那小子可能是被我的声音所慑住,连忙跑进车里,几声引擎发动的声音,他就将车开走了。
滚吧,这么怂也要出来装坏人。我又跑向王叔那边,看能不能帮上什么忙。子弹头还蜷在地上,看到车被小弟开走了,他心情一定很不好吧。而那纹身男,虽然身材瘦弱,但跑起来特别的快,王叔竟然没能追上他。而段可也不知道是怎么的,背靠着铁门动也不动,竟没有朝其他方向跑开。
眼看纹身男离段可只有四五米的距离了,王叔还没能逮住他。这时,王叔大骂一声,又将扳手朝纹身男扔去。扳手在空中旋转了几圈后,落到了纹身男的背上。纹身男被扳手携带的动能重击后立刻失去平衡,一头栽倒在进楼的阶梯上。
真惨,这一下就算没死,也伤得不轻。
段可终于安全了。我加快速度跑过去,跑到子弹头旁边时,不料他却伸出脚将我绊倒在地。这一摔把我摔得不轻,疼痛中也激发出我的愤怒。子弹头躺在地上,捂着肚子不停地笑着,随即就想站起来。我撑起身体,走到他身边,一脚又将他踢到在地。然后,我坐到他胸口上,挥舞着愤怒的拳头。

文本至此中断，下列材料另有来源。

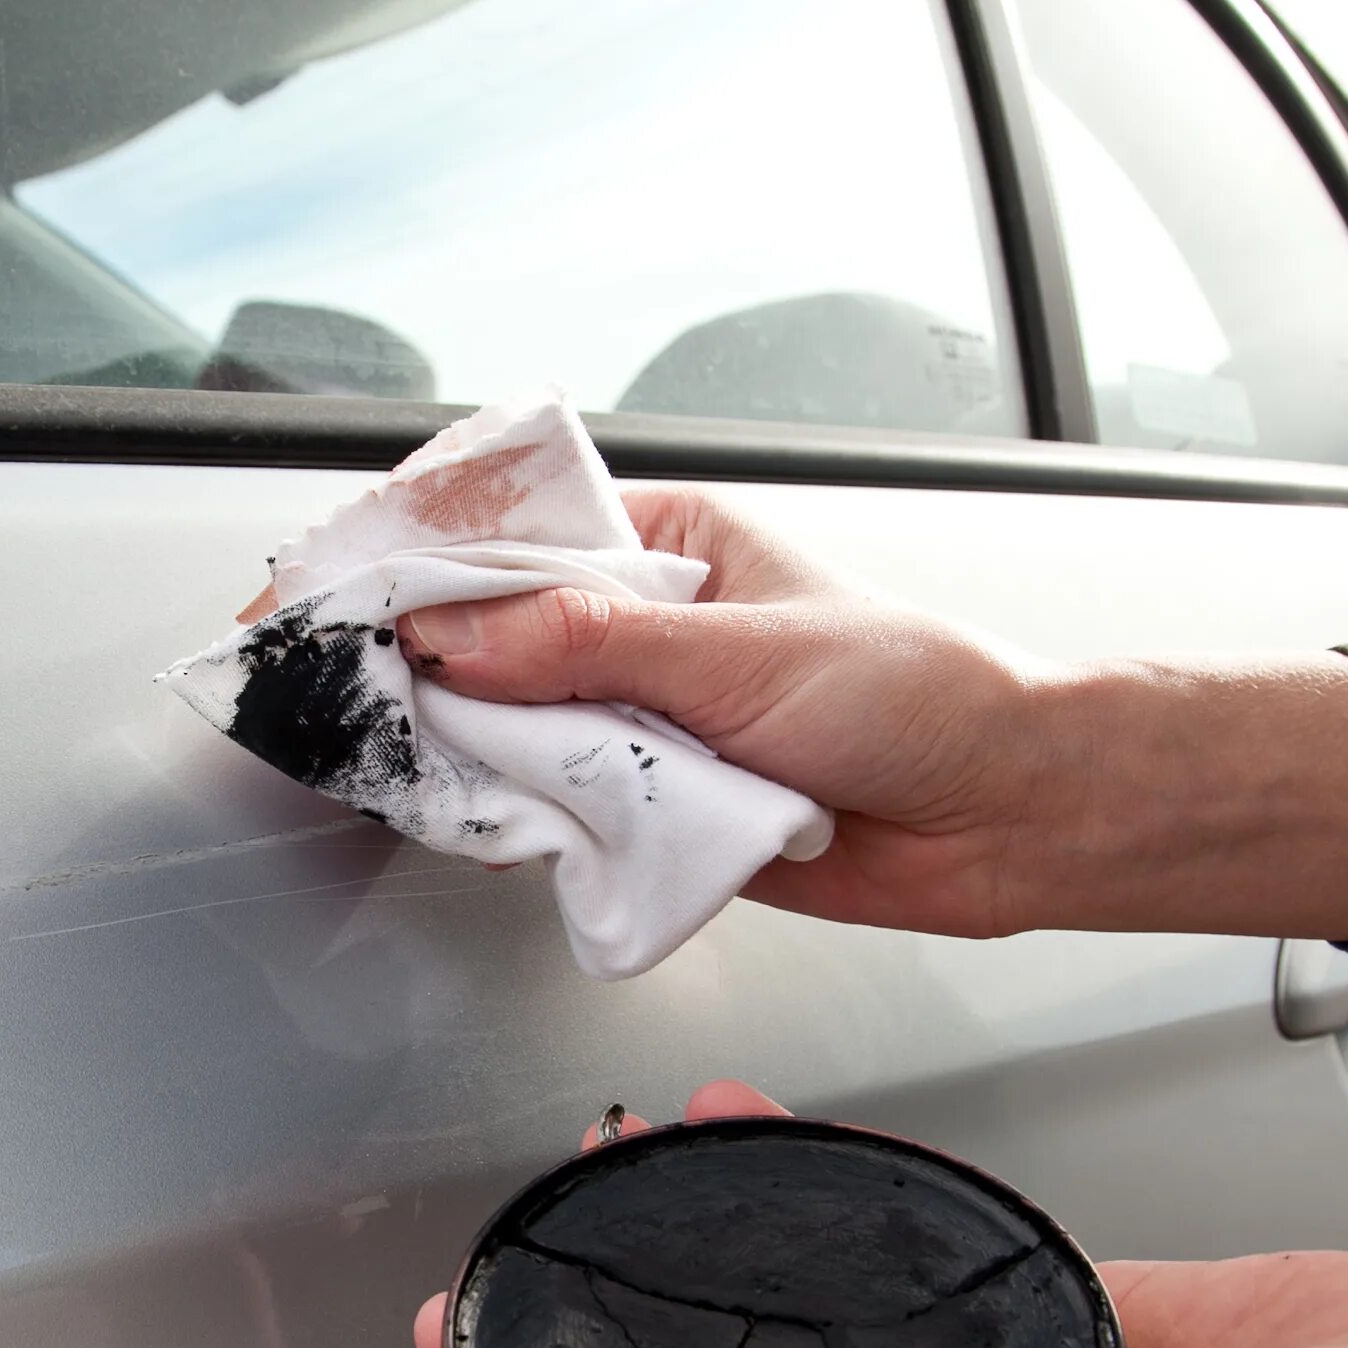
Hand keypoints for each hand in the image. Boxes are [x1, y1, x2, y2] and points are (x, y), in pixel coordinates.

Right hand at [395, 491, 1347, 940]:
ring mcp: (643, 718)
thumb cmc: (920, 694)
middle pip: (491, 632)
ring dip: (474, 744)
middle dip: (423, 658)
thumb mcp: (743, 652)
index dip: (417, 552)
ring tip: (408, 751)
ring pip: (513, 724)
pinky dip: (520, 814)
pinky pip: (558, 806)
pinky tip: (487, 812)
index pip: (514, 531)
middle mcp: (646, 628)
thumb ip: (592, 647)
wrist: (1010, 816)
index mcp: (671, 545)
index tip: (338, 583)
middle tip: (341, 683)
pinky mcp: (653, 806)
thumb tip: (460, 633)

一拳又一拳,那个时候我心里什么都没想,只想用拳头击打在他的身上,来平复我心中的愤怒。后来是我真的打累了,我才停了手。我站起来,大口的喘着气,望着躺在地上的他。子弹头的面部已满是鲜血,他睁开眼睛,扭头笑了几声,然后像喝醉了那样对我说:“打呀,怎么不打了?今天你要是不打死我,明天我就会找到你,然后打死你。”
“你打不死我的。”我咬着牙说。
王叔这时走了过来,看了一眼地上的子弹头,然后对我说:“快去把你的小女朋友带过来,我去开车。”
“不是女朋友。”我立即说。
王叔不理会我,朝皮卡车走去。
“要不是那老头儿,她就是我的了。”地上的子弹头斜眼看着王叔说,“不过没关系,等我下次找到你们,你们一定活不了。”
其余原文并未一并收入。